At first D'Arragon, to whom these horrors were new, attempted to
help such as appealed to him, but Barlasch laughed at him.
"Yes," he said. "Take the medallion, and promise to send it to his
mother. Holy Heaven--they all have medallions, and they all have
mothers. Every Frenchman remembers his mother--when it is too late.
I will get a cart. By to-morrow we shall fill it with keepsakes.

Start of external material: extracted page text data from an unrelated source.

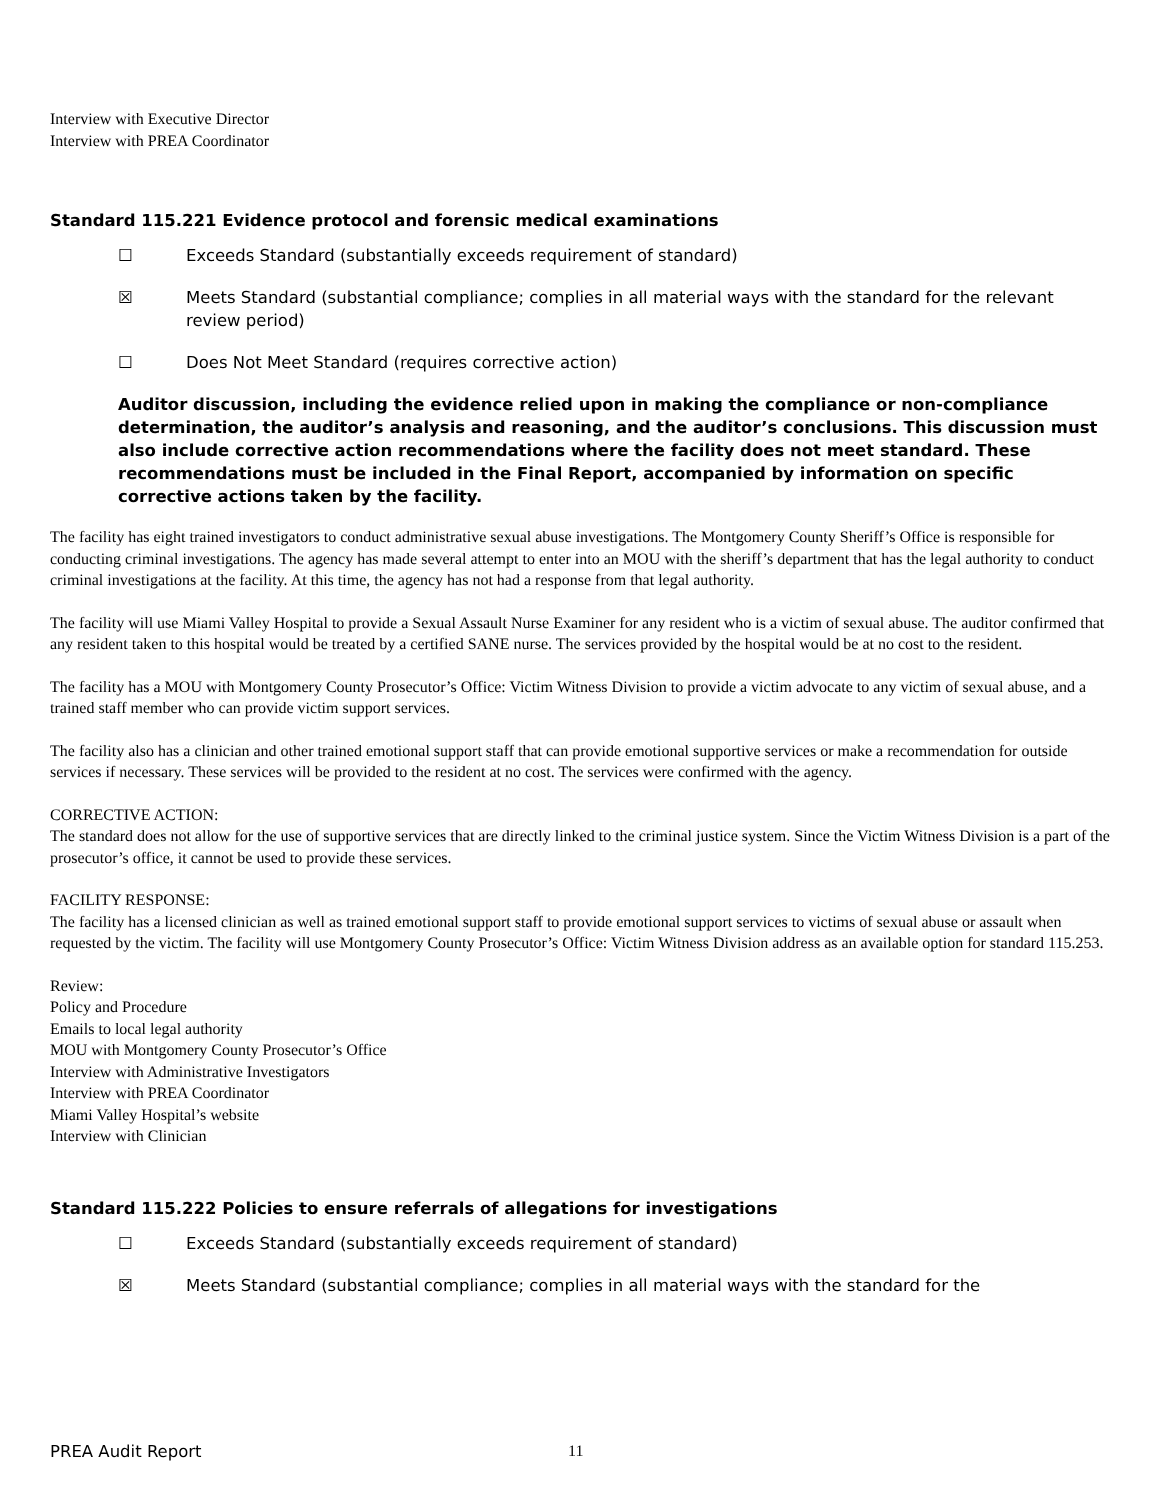Interview with Executive Director
Interview with PREA Coordinator
Standard 115.221 Evidence protocol and forensic medical examinations
☐ Exceeds Standard (substantially exceeds requirement of standard)
☒ Meets Standard (substantial compliance; complies in all material ways with the standard for the relevant review period)
☐ Does Not Meet Standard (requires corrective action)
Auditor discussion, including the evidence relied upon in making the compliance or non-compliance determination, the auditor’s analysis and reasoning, and the auditor’s conclusions. This discussion must also include corrective action recommendations where the facility does not meet standard. These recommendations must be included in the Final Report, accompanied by information on specific corrective actions taken by the facility.
The facility has eight trained investigators to conduct administrative sexual abuse investigations. The Montgomery County Sheriff’s Office is responsible for conducting criminal investigations. The agency has made several attempt to enter into an MOU with the sheriff’s department that has the legal authority to conduct criminal investigations at the facility. At this time, the agency has not had a response from that legal authority.
The facility will use Miami Valley Hospital to provide a Sexual Assault Nurse Examiner for any resident who is a victim of sexual abuse. The auditor confirmed that any resident taken to this hospital would be treated by a certified SANE nurse. The services provided by the hospital would be at no cost to the resident.
The facility has a MOU with Montgomery County Prosecutor’s Office: Victim Witness Division to provide a victim advocate to any victim of sexual abuse, and a trained staff member who can provide victim support services.
The facility also has a clinician and other trained emotional support staff that can provide emotional supportive services or make a recommendation for outside services if necessary. These services will be provided to the resident at no cost. The services were confirmed with the agency.
CORRECTIVE ACTION:
The standard does not allow for the use of supportive services that are directly linked to the criminal justice system. Since the Victim Witness Division is a part of the prosecutor’s office, it cannot be used to provide these services.
FACILITY RESPONSE:
The facility has a licensed clinician as well as trained emotional support staff to provide emotional support services to victims of sexual abuse or assault when requested by the victim. The facility will use Montgomery County Prosecutor’s Office: Victim Witness Division address as an available option for standard 115.253.
Review:
Policy and Procedure
Emails to local legal authority
MOU with Montgomery County Prosecutor’s Office
Interview with Administrative Investigators
Interview with PREA Coordinator
Miami Valley Hospital’s website
Interview with Clinician
Standard 115.222 Policies to ensure referrals of allegations for investigations
☐ Exceeds Standard (substantially exceeds requirement of standard)
☒ Meets Standard (substantial compliance; complies in all material ways with the standard for the
PREA Audit Report 11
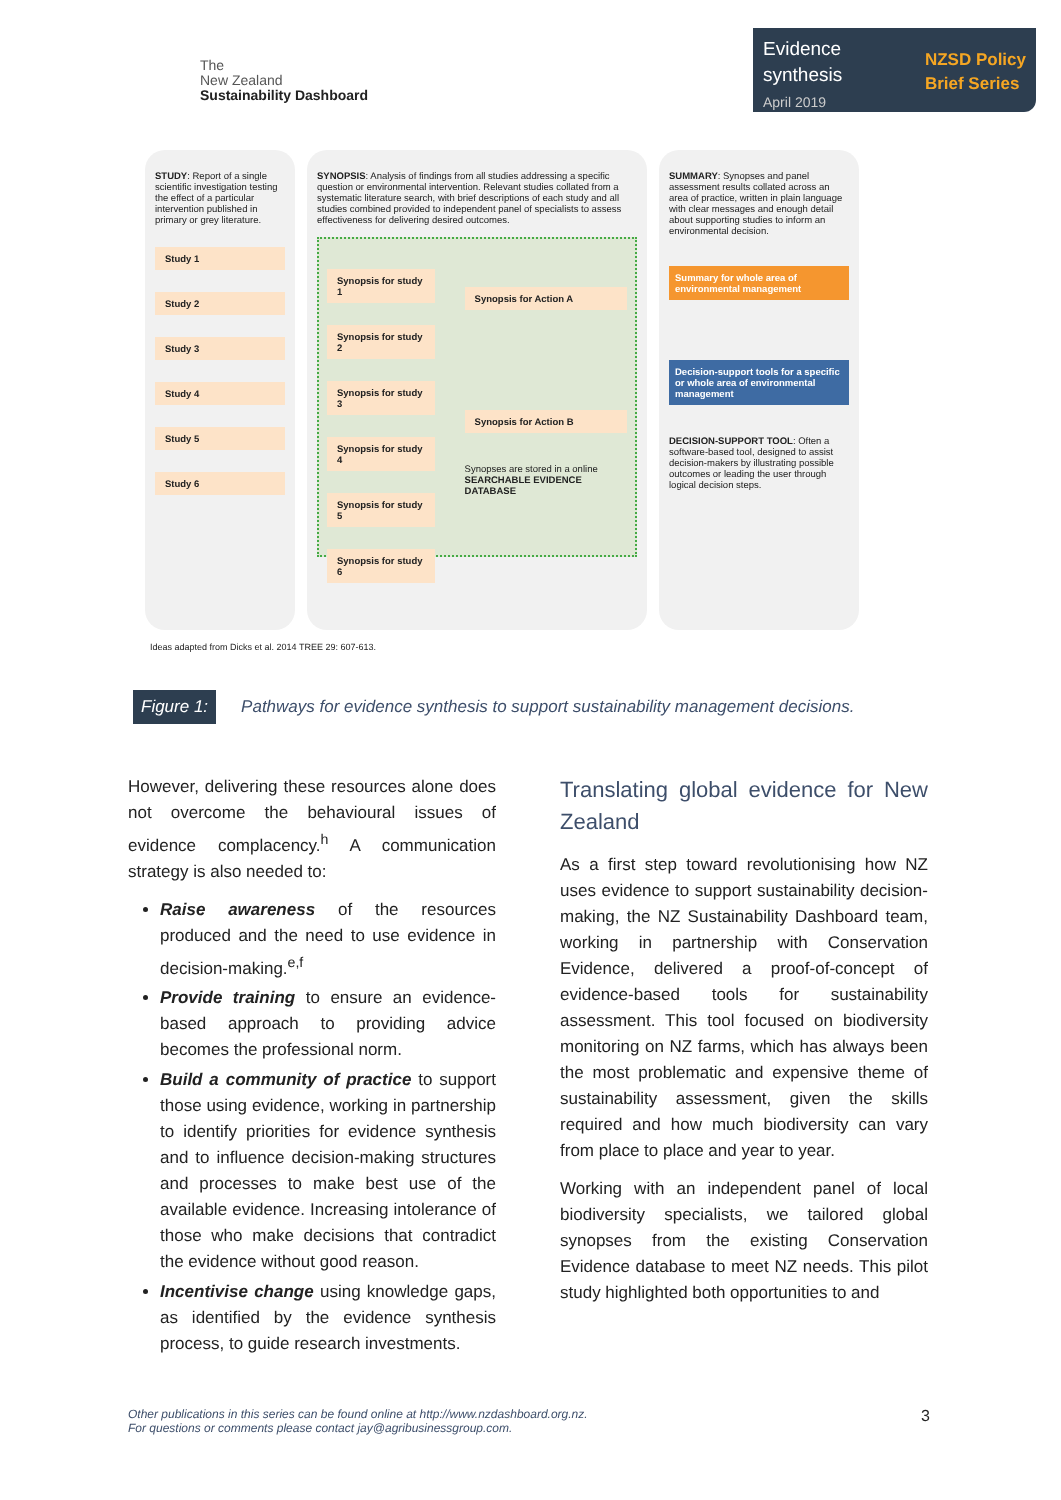The
New Zealand
Sustainability Dashboard
Evidence
synthesis
April 2019
NZSD Policy
Brief Series
STUDY: Report of a single scientific investigation testing the effect of a particular intervention published in primary or grey literature.
Study 1
Study 2
Study 3
Study 4
Study 5
Study 6
SYNOPSIS: Analysis of findings from all studies addressing a specific question or environmental intervention. Relevant studies collated from a systematic literature search, with brief descriptions of each study and all studies combined provided to independent panel of specialists to assess effectiveness for delivering desired outcomes.
Synopsis for study 1
Synopsis for study 2
Synopsis for study 3
Synopsis for study 4
Synopsis for study 5
Synopsis for study 6
Synopsis for Action A
Synopsis for Action B
Synopses are stored in a online
SEARCHABLE EVIDENCE DATABASE
SUMMARY: Synopses and panel assessment results collated across an area of practice, written in plain language with clear messages and enough detail about supporting studies to inform an environmental decision.
Summary for whole area of environmental management
Decision-support tools for a specific or whole area of environmental management
DECISION-SUPPORT TOOL: Often a software-based tool, designed to assist decision-makers by illustrating possible outcomes or leading the user through logical decision steps.
Ideas adapted from Dicks et al. 2014 TREE 29: 607-613.
Figure 1:
Pathways for evidence synthesis to support sustainability management decisions.
However, delivering these resources alone does not overcome the behavioural issues of evidence complacency.<sup>h</sup> A communication strategy is also needed to:
Raise awareness of the resources produced and the need to use evidence in decision-making.<sup>e,f</sup>
Provide training to ensure an evidence-based approach to providing advice becomes the professional norm.
Build a community of practice to support those using evidence, working in partnership to identify priorities for evidence synthesis and to influence decision-making structures and processes to make best use of the available evidence. Increasing intolerance of those who make decisions that contradict the evidence without good reason.
Incentivise change using knowledge gaps, as identified by the evidence synthesis process, to guide research investments.
Translating global evidence for New Zealand
As a first step toward revolutionising how NZ uses evidence to support sustainability decision-making, the NZ Sustainability Dashboard team, working in partnership with Conservation Evidence, delivered a proof-of-concept of evidence-based tools for sustainability assessment. This tool focused on biodiversity monitoring on NZ farms, which has always been the most problematic and expensive theme of sustainability assessment, given the skills required and how much biodiversity can vary from place to place and year to year.
Working with an independent panel of local biodiversity specialists, we tailored global synopses from the existing Conservation Evidence database to meet NZ needs. This pilot study highlighted both opportunities to and
Other publications in this series can be found online at http://www.nzdashboard.org.nz.
For questions or comments please contact jay@agribusinessgroup.com.
3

And here is another. He is hungry. So am I, comrade. I come from
Moscow--bah!"
And so they fought their way through the stream. They could have
journeyed by a quicker route--D'Arragon could have steered a course
across the frozen plain as over a sea--but Charles must necessarily
be in this stream. He might be by the wayside. Any one of these
pitiable objects, half blind, frost-bitten, with one limb or another
swinging useless, like a snapped branch, wrapped to the eyes in
filthy furs--inhuman, horrible--any one of these might be Desiree's
husband.
They never missed a chance of hearing news. Barlasch interrupted
the last message of a dying man to inquire whether he had ever heard
of Prince Eugene. It was startling to learn how little they knew.
The majority of them were quite ignorant of French, and had scarcely
heard the name of the commander of their division. Many spoke in a
language which even Barlasch could not identify.
"His talk is like a coffee-mill," he explained to D'Arragon, "and I
do not know to what regiment he belonged.